### Extrait choisi
::::
Il n’est pas facile pour moi de vous raconter tout ça. Ce qui me pousse à le faire, c’est de savoir que cela peut vous aider, vous !
Si vous lisez ce blog et que vous avez eu la patience d’aller au bout de ce long descriptif, ce n’est pas pour passer le temps lors de vos longues soirées d’hiver. C’est que vous aussi vous vous sentez mal dans votre peau/votre vie et que vous vous posez sûrement des questions ?
Laisser aller les choses telles qu’elles sont, c’est mourir à petit feu
Pour être honnête, ce qui m’a fait le plus de mal durant cette période, c’est l’incompréhension des autres. J’ai craint leur jugement, j’ai tant espéré pouvoir déposer mes souffrances, mes inquiétudes à une oreille bienveillante et il est clair que ce ne fut pas le cas.
::::
### Données fournies
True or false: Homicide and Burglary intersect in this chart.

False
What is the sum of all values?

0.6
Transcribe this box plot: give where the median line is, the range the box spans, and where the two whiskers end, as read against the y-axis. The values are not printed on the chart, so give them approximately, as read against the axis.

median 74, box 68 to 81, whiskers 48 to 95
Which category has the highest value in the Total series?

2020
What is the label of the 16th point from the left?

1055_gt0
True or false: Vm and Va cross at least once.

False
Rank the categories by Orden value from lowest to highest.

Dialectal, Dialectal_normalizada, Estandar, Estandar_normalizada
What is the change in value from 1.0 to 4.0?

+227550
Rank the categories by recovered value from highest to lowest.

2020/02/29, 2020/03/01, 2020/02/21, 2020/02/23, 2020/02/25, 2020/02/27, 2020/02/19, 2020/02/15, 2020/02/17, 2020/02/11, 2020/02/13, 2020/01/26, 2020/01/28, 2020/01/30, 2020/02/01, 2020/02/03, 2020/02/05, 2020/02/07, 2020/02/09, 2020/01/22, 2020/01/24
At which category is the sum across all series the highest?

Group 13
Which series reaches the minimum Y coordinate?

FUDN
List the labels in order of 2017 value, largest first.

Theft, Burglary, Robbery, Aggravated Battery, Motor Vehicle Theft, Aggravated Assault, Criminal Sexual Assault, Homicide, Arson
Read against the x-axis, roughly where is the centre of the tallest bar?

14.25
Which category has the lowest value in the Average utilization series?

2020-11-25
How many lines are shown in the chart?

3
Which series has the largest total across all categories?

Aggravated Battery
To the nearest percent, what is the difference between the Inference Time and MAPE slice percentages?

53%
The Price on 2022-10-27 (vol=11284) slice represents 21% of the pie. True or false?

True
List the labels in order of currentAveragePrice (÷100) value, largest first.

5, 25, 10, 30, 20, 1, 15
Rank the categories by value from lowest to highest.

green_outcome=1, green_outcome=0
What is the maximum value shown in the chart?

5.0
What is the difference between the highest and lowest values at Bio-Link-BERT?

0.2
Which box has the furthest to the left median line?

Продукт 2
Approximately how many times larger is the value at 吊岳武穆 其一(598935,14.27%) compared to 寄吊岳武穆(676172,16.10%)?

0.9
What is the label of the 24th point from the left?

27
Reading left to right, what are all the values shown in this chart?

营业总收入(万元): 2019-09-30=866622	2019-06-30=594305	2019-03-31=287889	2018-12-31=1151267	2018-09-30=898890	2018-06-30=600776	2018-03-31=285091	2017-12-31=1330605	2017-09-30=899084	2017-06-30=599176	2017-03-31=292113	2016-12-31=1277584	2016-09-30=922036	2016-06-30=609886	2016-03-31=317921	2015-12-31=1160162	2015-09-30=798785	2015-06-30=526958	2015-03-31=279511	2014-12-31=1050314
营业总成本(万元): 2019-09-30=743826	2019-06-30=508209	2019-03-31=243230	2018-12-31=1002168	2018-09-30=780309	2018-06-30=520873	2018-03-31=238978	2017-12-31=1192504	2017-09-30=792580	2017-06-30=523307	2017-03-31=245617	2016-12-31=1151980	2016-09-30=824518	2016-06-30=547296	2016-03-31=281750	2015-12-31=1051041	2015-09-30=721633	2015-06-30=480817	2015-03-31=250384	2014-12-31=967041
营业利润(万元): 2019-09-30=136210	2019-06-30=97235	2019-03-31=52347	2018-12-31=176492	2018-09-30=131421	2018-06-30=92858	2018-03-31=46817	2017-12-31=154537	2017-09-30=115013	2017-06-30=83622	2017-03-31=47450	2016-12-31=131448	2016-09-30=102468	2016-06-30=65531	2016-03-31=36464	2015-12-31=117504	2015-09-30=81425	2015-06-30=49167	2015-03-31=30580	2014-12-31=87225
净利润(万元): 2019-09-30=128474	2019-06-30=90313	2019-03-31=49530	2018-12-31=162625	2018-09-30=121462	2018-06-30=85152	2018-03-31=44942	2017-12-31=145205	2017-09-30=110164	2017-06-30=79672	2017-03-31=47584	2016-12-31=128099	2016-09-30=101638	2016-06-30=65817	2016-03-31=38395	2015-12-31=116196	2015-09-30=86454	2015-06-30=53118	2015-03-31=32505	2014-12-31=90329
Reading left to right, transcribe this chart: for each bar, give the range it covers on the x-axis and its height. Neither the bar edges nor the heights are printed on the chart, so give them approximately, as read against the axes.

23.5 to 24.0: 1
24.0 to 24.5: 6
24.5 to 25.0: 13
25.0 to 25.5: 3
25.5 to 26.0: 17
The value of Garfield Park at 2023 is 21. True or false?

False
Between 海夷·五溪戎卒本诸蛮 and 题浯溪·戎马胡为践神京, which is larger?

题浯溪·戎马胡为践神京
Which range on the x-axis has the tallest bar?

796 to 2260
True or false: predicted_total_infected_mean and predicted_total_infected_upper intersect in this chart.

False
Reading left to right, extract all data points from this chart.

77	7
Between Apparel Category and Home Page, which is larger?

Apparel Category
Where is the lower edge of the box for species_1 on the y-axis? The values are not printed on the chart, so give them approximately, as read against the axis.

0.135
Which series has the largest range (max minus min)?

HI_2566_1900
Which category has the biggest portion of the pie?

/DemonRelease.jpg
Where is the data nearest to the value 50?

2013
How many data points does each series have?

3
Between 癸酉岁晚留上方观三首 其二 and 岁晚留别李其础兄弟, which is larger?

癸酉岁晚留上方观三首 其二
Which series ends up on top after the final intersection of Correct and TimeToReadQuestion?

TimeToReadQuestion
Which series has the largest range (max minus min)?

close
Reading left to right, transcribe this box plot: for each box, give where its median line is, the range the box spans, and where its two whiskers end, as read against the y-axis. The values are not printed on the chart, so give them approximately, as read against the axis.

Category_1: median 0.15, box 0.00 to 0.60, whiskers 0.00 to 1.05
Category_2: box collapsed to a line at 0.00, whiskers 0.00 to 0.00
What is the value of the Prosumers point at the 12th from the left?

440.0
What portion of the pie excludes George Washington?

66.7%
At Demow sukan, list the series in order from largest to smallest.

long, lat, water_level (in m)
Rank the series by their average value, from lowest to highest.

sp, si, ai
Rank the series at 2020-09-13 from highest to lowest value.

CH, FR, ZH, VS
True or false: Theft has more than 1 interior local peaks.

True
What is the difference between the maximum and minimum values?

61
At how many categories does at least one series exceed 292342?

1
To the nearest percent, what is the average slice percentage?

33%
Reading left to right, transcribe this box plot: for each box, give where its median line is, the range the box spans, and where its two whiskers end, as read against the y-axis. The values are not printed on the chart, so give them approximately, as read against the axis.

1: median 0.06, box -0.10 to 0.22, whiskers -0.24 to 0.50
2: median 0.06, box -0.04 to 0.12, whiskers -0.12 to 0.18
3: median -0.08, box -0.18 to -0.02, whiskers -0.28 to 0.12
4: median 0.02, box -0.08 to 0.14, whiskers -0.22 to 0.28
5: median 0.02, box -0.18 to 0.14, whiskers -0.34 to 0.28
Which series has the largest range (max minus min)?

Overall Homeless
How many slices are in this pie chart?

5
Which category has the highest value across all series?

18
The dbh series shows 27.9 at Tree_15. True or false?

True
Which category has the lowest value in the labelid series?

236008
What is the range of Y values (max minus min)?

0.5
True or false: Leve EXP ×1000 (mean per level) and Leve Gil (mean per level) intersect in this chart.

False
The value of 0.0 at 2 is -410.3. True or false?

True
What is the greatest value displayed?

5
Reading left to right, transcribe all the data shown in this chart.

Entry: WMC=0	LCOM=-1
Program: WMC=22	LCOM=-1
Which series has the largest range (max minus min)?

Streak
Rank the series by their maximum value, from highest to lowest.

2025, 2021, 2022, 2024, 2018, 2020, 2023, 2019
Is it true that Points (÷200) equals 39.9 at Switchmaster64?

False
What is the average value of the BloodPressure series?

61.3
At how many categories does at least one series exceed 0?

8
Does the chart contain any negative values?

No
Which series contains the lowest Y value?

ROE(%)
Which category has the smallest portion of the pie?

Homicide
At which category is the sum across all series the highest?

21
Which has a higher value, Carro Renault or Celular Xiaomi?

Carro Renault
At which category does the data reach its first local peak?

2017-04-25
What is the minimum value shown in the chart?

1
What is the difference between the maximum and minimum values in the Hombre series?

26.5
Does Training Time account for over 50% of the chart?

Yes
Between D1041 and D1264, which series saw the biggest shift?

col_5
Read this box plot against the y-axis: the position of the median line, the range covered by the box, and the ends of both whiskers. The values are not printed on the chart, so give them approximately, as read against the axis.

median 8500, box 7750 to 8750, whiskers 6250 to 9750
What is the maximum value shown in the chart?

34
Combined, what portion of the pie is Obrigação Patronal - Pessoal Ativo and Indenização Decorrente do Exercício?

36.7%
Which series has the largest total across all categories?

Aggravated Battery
::::
### Consigne
Reprenez le témoignage sur le mal-être et l'incompréhension des autres à la suite de sa dernière phrase. Vous n'aurez pas besoin des lignes.

### Réponse rédigée
Cela fait mal, et le poids est d’autant plus lourd à porter
Ils ne savaient pas quoi faire, ne savaient pas quoi dire… Un peu comme lorsque vous allez rendre visite au funérarium suite à un décès. Les visiteurs vous adressent leurs condoléances. Et au fond d’eux, ils se sentent désemparés, mal à l’aise par rapport à la situation. Ils ne savent ni quoi faire, ni quoi dire pour vous aider.
Ils aimeraient pouvoir fuir, à toutes enjambées. A l’époque, j’ai même remarqué que certaines personnes avec qui j’avais fait part de mes difficultés m’évitaient.
Je me suis sentie tellement seule. Ce ressenti, ce vide, cette boule au ventre, tout cela était tellement fort. Encore aujourd’hui, je suis capable de ressentir toutes ces choses.